* [Materials provided]:
--- START ---
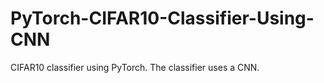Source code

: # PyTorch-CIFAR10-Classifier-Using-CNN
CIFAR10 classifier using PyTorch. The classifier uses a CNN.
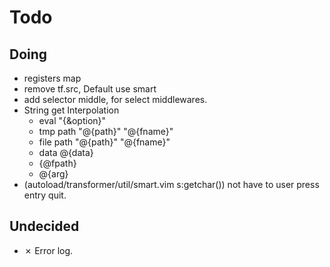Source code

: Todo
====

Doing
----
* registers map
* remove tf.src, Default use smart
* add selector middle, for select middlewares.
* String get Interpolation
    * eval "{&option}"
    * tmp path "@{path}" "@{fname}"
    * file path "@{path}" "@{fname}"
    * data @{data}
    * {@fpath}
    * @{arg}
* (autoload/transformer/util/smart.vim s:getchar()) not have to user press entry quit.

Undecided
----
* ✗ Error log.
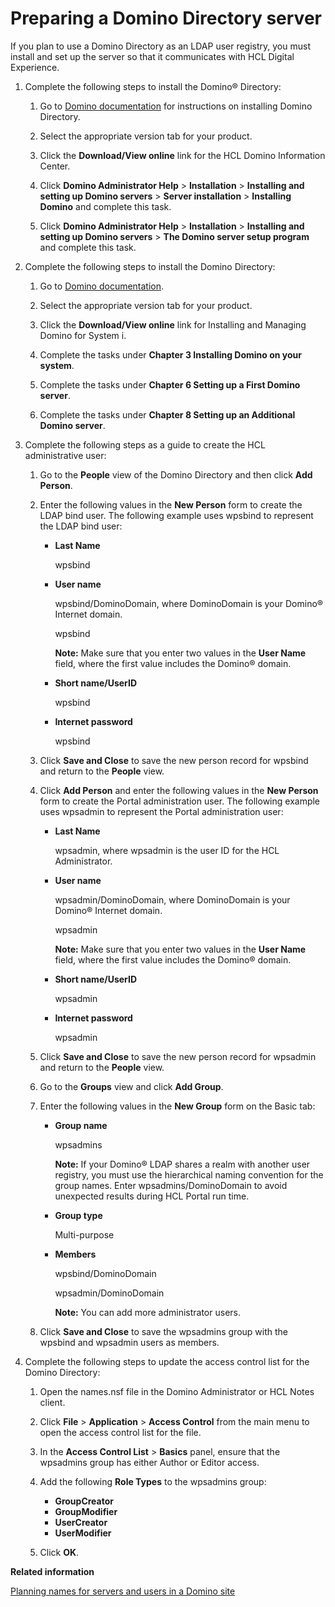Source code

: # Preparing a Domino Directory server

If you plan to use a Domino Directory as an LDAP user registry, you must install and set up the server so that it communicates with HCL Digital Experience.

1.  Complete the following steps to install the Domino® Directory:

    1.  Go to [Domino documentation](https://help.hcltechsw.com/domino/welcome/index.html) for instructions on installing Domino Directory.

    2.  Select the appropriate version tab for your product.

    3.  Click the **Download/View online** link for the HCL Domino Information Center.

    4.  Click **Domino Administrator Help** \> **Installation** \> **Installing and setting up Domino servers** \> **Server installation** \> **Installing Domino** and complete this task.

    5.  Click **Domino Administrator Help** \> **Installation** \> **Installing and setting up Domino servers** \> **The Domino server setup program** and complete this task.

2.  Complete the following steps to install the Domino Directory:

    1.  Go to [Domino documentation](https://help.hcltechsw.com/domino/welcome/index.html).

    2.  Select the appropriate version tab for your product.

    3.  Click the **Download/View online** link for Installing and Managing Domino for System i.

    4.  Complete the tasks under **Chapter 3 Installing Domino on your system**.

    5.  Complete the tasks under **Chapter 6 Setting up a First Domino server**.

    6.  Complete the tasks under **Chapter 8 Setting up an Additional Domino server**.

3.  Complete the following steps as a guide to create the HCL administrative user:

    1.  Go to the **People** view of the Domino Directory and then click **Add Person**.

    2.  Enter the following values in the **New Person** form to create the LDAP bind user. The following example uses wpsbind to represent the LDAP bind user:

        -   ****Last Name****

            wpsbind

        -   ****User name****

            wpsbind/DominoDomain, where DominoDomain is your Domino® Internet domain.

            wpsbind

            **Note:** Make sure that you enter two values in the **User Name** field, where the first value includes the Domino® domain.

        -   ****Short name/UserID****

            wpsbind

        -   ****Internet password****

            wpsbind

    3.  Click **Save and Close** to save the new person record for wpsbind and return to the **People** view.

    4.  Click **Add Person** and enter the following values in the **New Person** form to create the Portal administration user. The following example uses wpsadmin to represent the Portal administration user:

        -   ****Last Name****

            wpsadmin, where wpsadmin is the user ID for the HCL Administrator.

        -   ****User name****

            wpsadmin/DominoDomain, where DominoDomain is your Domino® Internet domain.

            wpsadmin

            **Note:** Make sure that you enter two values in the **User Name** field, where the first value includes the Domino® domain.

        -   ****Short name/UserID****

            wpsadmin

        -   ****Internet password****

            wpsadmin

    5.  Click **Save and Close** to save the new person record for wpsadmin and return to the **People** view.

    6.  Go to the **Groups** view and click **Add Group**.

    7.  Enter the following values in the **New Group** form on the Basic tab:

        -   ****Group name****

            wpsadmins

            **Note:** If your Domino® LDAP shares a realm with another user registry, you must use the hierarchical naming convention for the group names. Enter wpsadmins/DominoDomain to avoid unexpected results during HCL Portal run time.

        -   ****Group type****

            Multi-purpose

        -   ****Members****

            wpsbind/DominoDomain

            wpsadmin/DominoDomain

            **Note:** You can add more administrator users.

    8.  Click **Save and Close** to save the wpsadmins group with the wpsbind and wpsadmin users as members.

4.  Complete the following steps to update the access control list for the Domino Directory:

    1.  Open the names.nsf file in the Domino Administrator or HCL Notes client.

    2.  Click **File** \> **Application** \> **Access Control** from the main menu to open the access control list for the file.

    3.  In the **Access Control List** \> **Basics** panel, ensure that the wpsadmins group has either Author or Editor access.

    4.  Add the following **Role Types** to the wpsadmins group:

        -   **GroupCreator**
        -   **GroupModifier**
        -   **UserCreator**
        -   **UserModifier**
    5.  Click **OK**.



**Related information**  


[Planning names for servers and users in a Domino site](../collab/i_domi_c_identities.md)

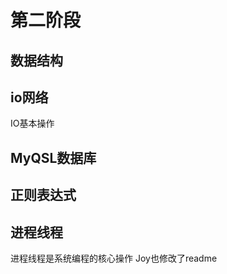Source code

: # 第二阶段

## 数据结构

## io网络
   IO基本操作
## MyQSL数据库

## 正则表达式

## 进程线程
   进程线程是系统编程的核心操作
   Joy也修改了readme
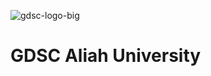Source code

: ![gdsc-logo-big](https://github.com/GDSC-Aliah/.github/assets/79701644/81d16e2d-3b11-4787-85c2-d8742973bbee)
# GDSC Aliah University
--- END ---
* [Exercise details]: Images should not appear in the copy; retype the listing above exactly.

* [Solution below]:
Source code

: # PyTorch-CIFAR10-Classifier-Using-CNN
CIFAR10 classifier using PyTorch. The classifier uses a CNN.
Source code

: Todo
====

Doing
----
* registers map
* remove tf.src, Default use smart
* add selector middle, for select middlewares.
* String get Interpolation
    * eval "{&option}"
    * tmp path "@{path}" "@{fname}"
    * file path "@{path}" "@{fname}"
    * data @{data}
    * {@fpath}
    * @{arg}
* (autoload/transformer/util/smart.vim s:getchar()) not have to user press entry quit.

Undecided
----
* ✗ Error log.
Source code

: # Preparing a Domino Directory server

If you plan to use a Domino Directory as an LDAP user registry, you must install and set up the server so that it communicates with HCL Digital Experience.

1.  Complete the following steps to install the Domino® Directory:

    1.  Go to [Domino documentation](https://help.hcltechsw.com/domino/welcome/index.html) for instructions on installing Domino Directory.

    2.  Select the appropriate version tab for your product.

    3.  Click the **Download/View online** link for the HCL Domino Information Center.

    4.  Click **Domino Administrator Help** \> **Installation** \> **Installing and setting up Domino servers** \> **Server installation** \> **Installing Domino** and complete this task.

    5.  Click **Domino Administrator Help** \> **Installation** \> **Installing and setting up Domino servers** \> **The Domino server setup program** and complete this task.

2.  Complete the following steps to install the Domino Directory:

    1.  Go to [Domino documentation](https://help.hcltechsw.com/domino/welcome/index.html).

    2.  Select the appropriate version tab for your product.

    3.  Click the **Download/View online** link for Installing and Managing Domino for System i.

    4.  Complete the tasks under **Chapter 3 Installing Domino on your system**.

    5.  Complete the tasks under **Chapter 6 Setting up a First Domino server**.

    6.  Complete the tasks under **Chapter 8 Setting up an Additional Domino server**.

3.  Complete the following steps as a guide to create the HCL administrative user:

    1.  Go to the **People** view of the Domino Directory and then click **Add Person**.

    2.  Enter the following values in the **New Person** form to create the LDAP bind user. The following example uses wpsbind to represent the LDAP bind user:

        -   ****Last Name****

            wpsbind

        -   ****User name****

            wpsbind/DominoDomain, where DominoDomain is your Domino® Internet domain.

            wpsbind

            **Note:** Make sure that you enter two values in the **User Name** field, where the first value includes the Domino® domain.

        -   ****Short name/UserID****

            wpsbind

        -   ****Internet password****

            wpsbind

    3.  Click **Save and Close** to save the new person record for wpsbind and return to the **People** view.

    4.  Click **Add Person** and enter the following values in the **New Person** form to create the Portal administration user. The following example uses wpsadmin to represent the Portal administration user:

        -   ****Last Name****

            wpsadmin, where wpsadmin is the user ID for the HCL Administrator.

        -   ****User name****

            wpsadmin/DominoDomain, where DominoDomain is your Domino® Internet domain.

            wpsadmin

            **Note:** Make sure that you enter two values in the **User Name** field, where the first value includes the Domino® domain.

        -   ****Short name/UserID****

            wpsadmin

        -   ****Internet password****

            wpsadmin

    5.  Click **Save and Close** to save the new person record for wpsadmin and return to the **People** view.

    6.  Go to the **Groups** view and click **Add Group**.

    7.  Enter the following values in the **New Group** form on the Basic tab:

        -   ****Group name****

            wpsadmins

            **Note:** If your Domino® LDAP shares a realm with another user registry, you must use the hierarchical naming convention for the group names. Enter wpsadmins/DominoDomain to avoid unexpected results during HCL Portal run time.

        -   ****Group type****

            Multi-purpose

        -   ****Members****

            wpsbind/DominoDomain

            wpsadmin/DominoDomain

            **Note:** You can add more administrator users.

    8.  Click **Save and Close** to save the wpsadmins group with the wpsbind and wpsadmin users as members.

4.  Complete the following steps to update the access control list for the Domino Directory:

    1.  Open the names.nsf file in the Domino Administrator or HCL Notes client.

    2.  Click **File** \> **Application** \> **Access Control** from the main menu to open the access control list for the file.

    3.  In the **Access Control List** \> **Basics** panel, ensure that the wpsadmins group has either Author or Editor access.

    4.  Add the following **Role Types** to the wpsadmins group:

        -   **GroupCreator**
        -   **GroupModifier**
        -   **UserCreator**
        -   **UserModifier**
    5.  Click **OK**.



**Related information**  


[Planning names for servers and users in a Domino site](../collab/i_domi_c_identities.md)

Source code

: # 第二阶段

## 数据结构

## io网络
   IO基本操作
## MyQSL数据库

## 正则表达式

## 进程线程
   进程线程是系统编程的核心操作
   Joy也修改了readme
Source code

: ![gdsc-logo-big](https://github.com/GDSC-Aliah/.github/assets/79701644/81d16e2d-3b11-4787-85c2-d8742973bbee)
# GDSC Aliah University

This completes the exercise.